### EXTRACT PROVIDED
What to make of the phenomenon of professing Christians who either give their support to Donald Trump or withhold their support from Joe Biden, the only other candidate standing between Trump and reelection, because they find Biden to be insufficiently Christian?
These people are to be differentiated from the core Trumpist. The core Trumpist is unwilling to criticize Trump on any point, feels unalloyed enthusiasm for all of the bigotry, hatred, and general malevolence that he expresses, mistakes his profound and comprehensive ignorance for a higher knowledge, believes all his lies, denies or makes light of his personal moral failings, and regards him as an outstanding political leader.
Core Trumpists did not elect Donald Trump to the presidency. There were not enough of them. Donald Trump was elected by peripheral Trumpists, penumbral Trumpists, mauvaise foi Trumpists who deny that they are Trumpists.
Mauvaise foi—Sartre’s term for the duplicity of consciousness that permits one to say and do and be things while being unaware, being unwilling to be self-aware, unwilling to own responsibility for the consequences of one’s actions. In English: bad faith. But I am thinking of bad faith in another sense: religious faith that loses its balance, that becomes doctrinally myopic, that obsesses on certain particular points while neglecting the weightier matters of judgment, justice, and mercy, that cannot see the forest fire because it is is staring so intently at particular twigs of its favorite trees. I am thinking of faith in the sense of fanaticism.

### PROBLEM A
In the essay on Christians who back Trump, what English term is given for Sartre's "mauvaise foi"?
### PROBLEM B
Rewrite the essay on Christians who back Trump, everything from "Core Trumpists did" down to "they are Trumpists.", changing "penumbral" to "marginal".
### PROBLEM C
Take the essay on Christians who back Trump further, picking up after its final sentence.

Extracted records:
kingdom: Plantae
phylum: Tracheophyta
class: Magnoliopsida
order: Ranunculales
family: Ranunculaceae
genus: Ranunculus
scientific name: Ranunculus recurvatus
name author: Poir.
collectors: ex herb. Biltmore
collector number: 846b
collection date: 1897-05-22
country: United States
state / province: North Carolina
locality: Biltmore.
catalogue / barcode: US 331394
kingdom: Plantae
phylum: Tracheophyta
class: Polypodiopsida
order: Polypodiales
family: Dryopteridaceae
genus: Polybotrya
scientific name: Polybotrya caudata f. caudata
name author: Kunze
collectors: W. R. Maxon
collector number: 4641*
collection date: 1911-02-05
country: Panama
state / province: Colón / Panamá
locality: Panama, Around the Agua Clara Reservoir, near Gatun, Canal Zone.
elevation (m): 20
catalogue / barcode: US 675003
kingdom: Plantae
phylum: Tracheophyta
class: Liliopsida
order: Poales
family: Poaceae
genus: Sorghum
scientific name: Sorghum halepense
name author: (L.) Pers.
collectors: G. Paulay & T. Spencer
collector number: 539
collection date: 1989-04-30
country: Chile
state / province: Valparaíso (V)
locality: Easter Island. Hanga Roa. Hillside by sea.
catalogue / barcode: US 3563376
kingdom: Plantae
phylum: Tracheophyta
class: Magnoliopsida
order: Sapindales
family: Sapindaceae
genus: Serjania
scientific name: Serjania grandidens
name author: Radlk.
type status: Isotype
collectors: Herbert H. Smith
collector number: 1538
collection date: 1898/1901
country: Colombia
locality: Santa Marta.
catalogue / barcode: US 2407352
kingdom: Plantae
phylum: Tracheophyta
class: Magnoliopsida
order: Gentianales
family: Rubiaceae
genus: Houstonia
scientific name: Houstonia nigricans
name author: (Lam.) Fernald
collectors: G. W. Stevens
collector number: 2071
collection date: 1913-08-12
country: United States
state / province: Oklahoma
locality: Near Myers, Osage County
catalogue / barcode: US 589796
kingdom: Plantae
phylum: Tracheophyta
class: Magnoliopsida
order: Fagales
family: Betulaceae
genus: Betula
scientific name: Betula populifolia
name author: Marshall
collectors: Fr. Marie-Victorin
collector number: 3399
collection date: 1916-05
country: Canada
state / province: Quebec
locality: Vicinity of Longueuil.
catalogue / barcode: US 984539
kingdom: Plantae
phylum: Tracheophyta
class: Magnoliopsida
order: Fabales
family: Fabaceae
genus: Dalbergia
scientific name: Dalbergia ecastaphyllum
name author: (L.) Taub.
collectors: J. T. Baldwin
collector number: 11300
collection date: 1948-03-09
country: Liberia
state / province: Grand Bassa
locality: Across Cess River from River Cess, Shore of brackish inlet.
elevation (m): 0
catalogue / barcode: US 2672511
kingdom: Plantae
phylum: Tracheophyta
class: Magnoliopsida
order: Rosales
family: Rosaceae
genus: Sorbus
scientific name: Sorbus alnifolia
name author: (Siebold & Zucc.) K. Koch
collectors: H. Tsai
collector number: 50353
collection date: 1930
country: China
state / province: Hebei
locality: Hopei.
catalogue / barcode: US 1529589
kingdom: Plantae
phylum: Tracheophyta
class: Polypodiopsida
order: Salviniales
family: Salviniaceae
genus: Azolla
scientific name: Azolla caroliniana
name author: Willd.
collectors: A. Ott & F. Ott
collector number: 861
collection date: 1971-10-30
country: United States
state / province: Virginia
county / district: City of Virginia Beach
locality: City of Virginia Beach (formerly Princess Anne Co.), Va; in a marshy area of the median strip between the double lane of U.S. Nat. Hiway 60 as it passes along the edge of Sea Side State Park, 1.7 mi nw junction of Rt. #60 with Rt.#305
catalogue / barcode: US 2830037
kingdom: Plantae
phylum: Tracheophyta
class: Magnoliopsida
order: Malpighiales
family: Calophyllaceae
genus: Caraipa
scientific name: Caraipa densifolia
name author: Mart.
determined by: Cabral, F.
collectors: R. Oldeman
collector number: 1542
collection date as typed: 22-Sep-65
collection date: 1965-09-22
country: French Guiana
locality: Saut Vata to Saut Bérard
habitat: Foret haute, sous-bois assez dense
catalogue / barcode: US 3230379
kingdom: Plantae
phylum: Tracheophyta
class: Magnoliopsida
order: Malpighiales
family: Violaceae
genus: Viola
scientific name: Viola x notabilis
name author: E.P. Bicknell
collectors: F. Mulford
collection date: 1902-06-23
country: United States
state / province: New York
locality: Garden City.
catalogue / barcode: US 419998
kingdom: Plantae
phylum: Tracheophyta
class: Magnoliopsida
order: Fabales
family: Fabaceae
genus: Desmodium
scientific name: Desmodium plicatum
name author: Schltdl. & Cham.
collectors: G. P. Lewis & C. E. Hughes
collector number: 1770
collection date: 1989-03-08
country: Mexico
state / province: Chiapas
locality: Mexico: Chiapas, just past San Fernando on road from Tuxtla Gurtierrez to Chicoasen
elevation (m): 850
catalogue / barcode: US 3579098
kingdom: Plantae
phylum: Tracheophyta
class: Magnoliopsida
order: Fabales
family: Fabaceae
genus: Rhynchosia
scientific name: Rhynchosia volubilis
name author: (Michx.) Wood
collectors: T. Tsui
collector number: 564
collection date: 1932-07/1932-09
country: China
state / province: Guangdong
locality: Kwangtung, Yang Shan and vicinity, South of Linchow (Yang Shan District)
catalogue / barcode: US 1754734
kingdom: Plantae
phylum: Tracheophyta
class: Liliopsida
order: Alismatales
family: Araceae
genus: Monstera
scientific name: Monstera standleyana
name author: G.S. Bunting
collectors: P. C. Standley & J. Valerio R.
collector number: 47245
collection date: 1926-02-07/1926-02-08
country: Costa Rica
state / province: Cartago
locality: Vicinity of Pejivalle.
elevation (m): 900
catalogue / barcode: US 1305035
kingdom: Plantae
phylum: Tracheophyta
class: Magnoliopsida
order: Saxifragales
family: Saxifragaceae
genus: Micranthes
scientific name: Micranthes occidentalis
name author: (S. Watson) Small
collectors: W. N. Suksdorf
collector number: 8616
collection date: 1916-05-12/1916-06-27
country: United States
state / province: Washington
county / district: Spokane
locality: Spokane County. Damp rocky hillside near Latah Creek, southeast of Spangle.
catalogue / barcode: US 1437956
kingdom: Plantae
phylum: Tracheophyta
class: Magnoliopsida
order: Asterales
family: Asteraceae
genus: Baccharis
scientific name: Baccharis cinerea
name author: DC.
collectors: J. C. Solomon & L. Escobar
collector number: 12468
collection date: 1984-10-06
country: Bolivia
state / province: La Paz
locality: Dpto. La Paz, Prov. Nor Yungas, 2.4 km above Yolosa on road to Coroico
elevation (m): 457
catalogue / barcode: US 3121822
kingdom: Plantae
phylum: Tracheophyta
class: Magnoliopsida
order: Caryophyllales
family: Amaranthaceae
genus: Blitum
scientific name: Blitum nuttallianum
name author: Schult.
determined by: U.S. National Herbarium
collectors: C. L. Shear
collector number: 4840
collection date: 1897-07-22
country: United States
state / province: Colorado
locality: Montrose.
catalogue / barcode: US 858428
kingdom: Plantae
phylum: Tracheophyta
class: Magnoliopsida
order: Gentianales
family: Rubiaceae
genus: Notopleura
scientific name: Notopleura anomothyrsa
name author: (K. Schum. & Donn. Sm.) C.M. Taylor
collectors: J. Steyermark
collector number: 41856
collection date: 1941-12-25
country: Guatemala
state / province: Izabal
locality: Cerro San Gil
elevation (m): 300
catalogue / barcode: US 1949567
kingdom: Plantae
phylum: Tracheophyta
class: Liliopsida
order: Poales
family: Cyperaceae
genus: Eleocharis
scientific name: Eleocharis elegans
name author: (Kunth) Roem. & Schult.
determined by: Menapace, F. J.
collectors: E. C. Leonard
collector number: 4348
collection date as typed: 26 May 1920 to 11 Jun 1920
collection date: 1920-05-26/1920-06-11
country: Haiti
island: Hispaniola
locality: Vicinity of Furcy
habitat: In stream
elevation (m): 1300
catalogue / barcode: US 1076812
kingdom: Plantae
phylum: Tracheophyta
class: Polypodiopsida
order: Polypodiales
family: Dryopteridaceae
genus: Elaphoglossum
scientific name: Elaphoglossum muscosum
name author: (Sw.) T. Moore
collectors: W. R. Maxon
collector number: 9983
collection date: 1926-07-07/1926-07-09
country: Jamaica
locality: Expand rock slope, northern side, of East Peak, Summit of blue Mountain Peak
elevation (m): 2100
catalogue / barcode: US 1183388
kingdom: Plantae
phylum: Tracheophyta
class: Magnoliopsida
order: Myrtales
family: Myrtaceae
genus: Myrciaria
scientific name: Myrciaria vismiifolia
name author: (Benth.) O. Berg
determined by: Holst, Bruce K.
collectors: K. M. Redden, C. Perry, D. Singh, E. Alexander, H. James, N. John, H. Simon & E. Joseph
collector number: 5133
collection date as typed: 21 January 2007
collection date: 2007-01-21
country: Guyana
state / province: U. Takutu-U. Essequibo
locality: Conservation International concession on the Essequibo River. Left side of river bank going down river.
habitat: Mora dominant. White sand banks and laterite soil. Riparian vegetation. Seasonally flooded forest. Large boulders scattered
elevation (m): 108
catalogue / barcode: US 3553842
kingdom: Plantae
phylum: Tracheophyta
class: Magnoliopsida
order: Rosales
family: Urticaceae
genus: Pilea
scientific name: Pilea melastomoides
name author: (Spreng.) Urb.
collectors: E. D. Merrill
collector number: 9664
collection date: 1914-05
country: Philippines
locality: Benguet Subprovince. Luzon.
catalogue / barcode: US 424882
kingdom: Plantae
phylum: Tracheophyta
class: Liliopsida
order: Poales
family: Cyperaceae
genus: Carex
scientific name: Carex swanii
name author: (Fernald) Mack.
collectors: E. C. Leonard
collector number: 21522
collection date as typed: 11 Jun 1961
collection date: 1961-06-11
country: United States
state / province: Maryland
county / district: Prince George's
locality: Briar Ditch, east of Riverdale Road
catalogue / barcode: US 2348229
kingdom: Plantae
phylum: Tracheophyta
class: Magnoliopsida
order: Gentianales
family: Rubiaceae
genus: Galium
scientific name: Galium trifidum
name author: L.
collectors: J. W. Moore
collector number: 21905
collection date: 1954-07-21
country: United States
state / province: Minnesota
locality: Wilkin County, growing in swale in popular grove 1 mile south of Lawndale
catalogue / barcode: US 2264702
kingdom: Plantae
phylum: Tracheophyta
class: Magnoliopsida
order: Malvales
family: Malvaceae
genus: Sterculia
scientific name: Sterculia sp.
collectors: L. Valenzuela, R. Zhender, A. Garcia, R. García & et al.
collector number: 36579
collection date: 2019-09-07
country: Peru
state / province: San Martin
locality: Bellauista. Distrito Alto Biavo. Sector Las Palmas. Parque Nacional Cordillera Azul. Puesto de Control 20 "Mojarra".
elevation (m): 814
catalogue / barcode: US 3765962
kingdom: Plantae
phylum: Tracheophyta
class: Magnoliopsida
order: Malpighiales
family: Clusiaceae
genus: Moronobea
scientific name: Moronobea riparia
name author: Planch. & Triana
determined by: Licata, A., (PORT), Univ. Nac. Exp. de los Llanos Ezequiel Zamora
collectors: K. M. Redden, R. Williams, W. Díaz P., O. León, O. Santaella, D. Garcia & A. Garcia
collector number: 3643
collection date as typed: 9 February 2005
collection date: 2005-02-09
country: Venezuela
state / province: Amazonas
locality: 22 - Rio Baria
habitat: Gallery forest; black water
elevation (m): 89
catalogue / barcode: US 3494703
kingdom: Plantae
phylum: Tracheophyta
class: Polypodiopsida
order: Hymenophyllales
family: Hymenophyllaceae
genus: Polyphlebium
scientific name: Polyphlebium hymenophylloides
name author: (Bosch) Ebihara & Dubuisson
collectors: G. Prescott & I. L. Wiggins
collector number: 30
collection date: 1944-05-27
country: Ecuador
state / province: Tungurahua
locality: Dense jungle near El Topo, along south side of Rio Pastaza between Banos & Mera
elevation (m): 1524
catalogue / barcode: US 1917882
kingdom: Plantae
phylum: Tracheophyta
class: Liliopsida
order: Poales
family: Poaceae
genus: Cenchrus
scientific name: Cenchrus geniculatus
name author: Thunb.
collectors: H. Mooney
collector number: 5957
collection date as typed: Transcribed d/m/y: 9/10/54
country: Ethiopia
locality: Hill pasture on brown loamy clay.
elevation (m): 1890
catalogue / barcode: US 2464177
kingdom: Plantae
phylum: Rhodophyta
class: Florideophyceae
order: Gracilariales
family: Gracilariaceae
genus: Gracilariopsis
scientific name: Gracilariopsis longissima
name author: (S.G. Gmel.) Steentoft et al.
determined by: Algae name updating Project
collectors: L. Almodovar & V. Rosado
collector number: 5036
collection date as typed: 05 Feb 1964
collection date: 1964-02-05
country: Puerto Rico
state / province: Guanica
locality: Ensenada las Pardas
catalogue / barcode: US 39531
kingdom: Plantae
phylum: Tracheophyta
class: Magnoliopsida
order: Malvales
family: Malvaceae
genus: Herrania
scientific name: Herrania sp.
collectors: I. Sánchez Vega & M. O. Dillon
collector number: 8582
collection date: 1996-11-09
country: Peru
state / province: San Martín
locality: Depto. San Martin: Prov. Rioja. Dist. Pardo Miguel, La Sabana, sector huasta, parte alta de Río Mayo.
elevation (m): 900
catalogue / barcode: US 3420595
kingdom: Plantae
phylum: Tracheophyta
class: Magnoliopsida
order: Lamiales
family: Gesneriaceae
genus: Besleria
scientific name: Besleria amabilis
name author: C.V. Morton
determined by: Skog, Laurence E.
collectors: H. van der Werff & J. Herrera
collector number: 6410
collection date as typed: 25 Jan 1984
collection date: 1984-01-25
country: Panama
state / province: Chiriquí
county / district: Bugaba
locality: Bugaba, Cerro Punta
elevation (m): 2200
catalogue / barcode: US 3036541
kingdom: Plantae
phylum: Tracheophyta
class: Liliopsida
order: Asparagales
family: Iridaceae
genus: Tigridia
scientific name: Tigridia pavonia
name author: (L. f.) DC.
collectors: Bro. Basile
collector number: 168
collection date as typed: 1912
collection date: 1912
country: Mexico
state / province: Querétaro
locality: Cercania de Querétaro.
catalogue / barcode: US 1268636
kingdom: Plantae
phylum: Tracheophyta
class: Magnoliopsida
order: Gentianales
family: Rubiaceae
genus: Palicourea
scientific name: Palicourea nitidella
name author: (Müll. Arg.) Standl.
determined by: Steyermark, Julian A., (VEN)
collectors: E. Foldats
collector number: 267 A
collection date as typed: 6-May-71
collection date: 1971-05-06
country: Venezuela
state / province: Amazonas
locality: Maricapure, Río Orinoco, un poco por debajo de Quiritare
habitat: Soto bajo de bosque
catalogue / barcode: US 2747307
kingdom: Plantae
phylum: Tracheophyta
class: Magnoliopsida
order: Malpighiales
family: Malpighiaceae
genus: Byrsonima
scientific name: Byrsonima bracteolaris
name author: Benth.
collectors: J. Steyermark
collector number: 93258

### EXERCISE OUTPUT A
Bad faith.

### EXERCISE OUTPUT B
Core Trumpists did not elect Donald Trump to the presidency. There were not enough of them. Donald Trump was elected by peripheral Trumpists, marginal Trumpists, mauvaise foi Trumpists who deny that they are Trumpists.

### EXERCISE OUTPUT C
I know Catholics who will withhold their vote from Joe Biden because Joe Biden agrees in faith and practice with most American Catholics. Because of this they are willing to help reelect Donald Trump. I know Protestants who will withhold their vote from Joe Biden because his stance on certain points is more in line with the Southern Baptist Convention of the 1960s and 1970s than with the Southern Baptist Convention of the 1980s and the present.
Thought experiment for such people:
Would they vote for Joe Biden if he agreed in every point of faith and practice with Walter Rauschenbusch? With Reinhold Niebuhr? With W. A. Criswell? With Martin Luther King? With the Dalai Lama? With Jonathan Sacks? With the current pope? With the biblical prophet who legislated that a person who takes the life of another should be punished by death, but the person whose violent attack causes a woman to abort (miscarry) should only face a fine?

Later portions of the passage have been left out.